Which means that 40% don't. If we had those kind of numbers in the US, we'd all be wringing our hands about it. And yet, somehow, the Finns do OK. Weird.

Bonnie said...

The article said that 30% had not attended - 10% evidently attended some other kind of program. The article also noted that Finnish kids go to other sorts of preschool programs as well. And finally, they note that the curriculum in the first official year seems to assume some level of pre-literacy skills before that year

Bonnie said...

This article notes Finland's fullday preschool program (which is paid for on a sliding scale basis) and notes that
"While preschool is optional, most parents choose to send their children because they work outside the home. (Municipalities also pay mothers a small stipend to stay home and care for their children until they are three years old.)"

http://www.theglobeandmail.com/life/family-and-relationships/early-education-top-model-finland/article1183419/

Lisa said...

Just noting that encouraging independence and self-sufficiency as suggested in the list will make you a known ' kook' and probably a negligent parent.

Nature Creek Farm said...

I just want to say, Allison, that you covered the basics quite well. The only thing I can add is that I went to a 2-room school until 6th grade. The teachers had no principal or superintendent on premises, and often had to help prepare the lunch in the basement.

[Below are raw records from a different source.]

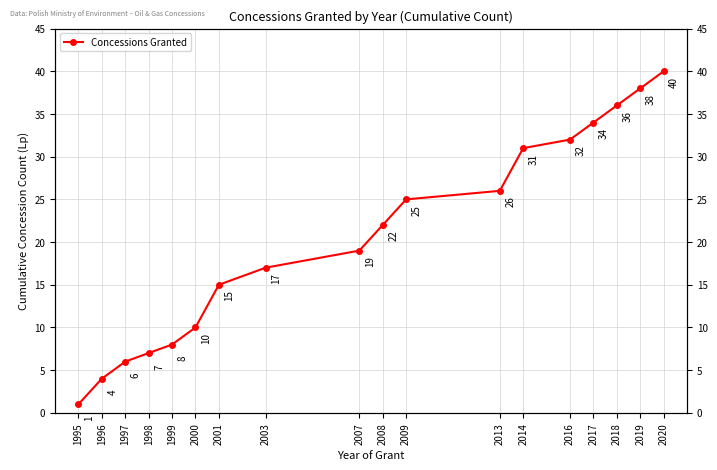

List the labels in order of value, largest first.

2020, 2019, 2018, 2017, 2016, 2014, 2013, 2009, 2008, 2007, 2003, 2001, 2000, 1999, 1998, 1997, 1996, 1995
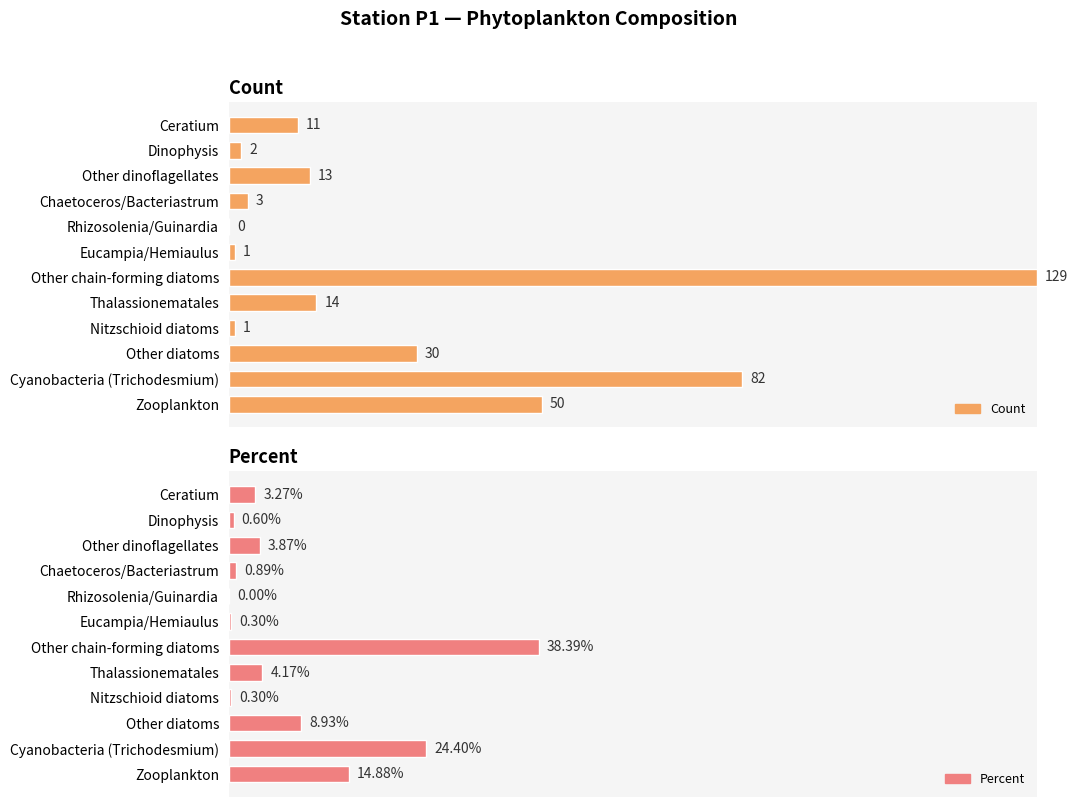

How many groups of bars are there?

12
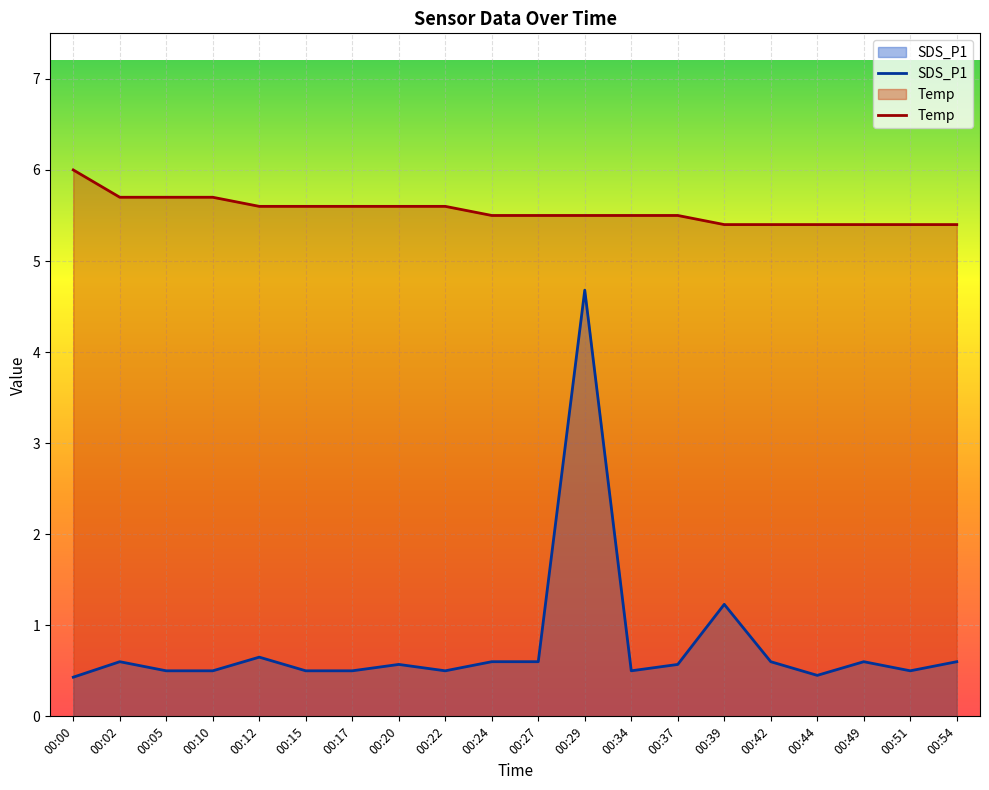

How many interior local valleys does the SDS_P1 series have?

4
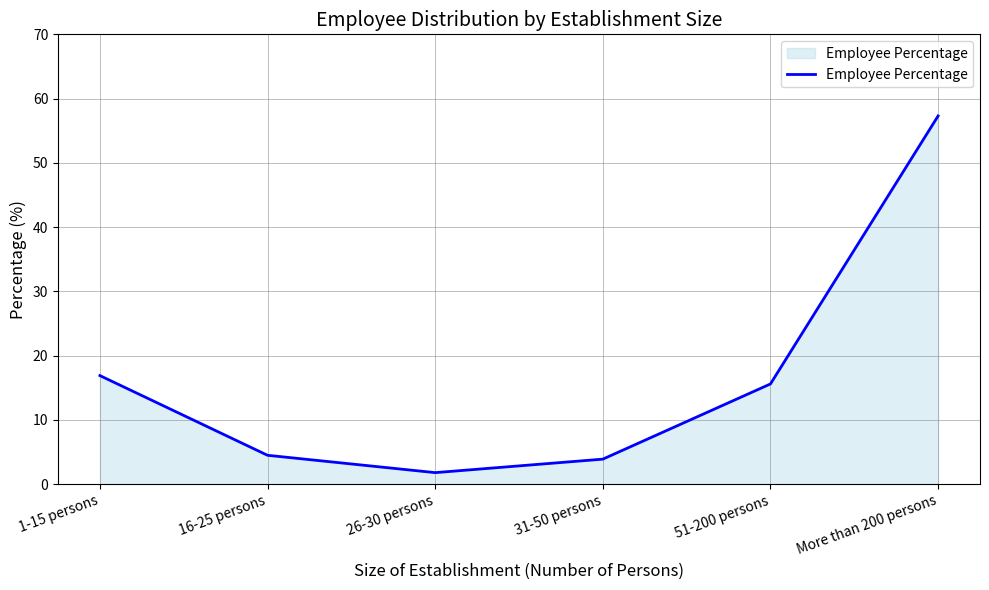

Which has a higher value, More than 200 persons or 16-25 persons?

More than 200 persons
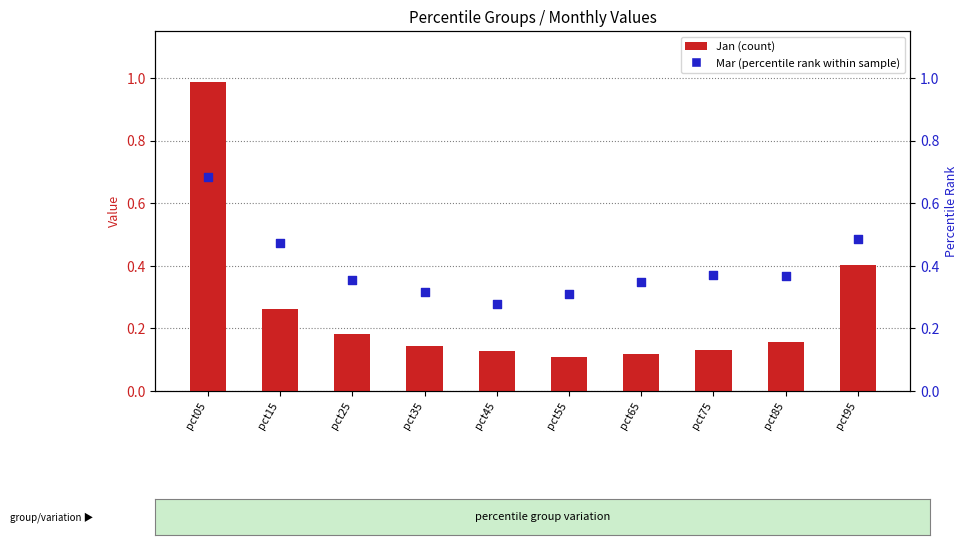

At which category is the sum across all series the highest?

pct05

They left the older kids supervising the younger ones (3rd and 6th). Variations in maturity could be compensated for because everyone heard and sometimes participated in the other classes' lessons. You had 3 years to review 1st grade while you sat quietly being done with your own homework. The modern mechanization of children by age is one of the worst things we have done in the factory. I rarely associated with my own grade kids until forced to do so. Teachers have dug some holes themselves, but in general, everyone has contributed to this system of systems where decisions are made by numbers on a spreadsheet instead of actual sensible awareness and reason. Somehow, we have to establish education that does not teach by budget to a paradigm of industrialization. It's time to treat children as the human beings they will become, not as the babies they were.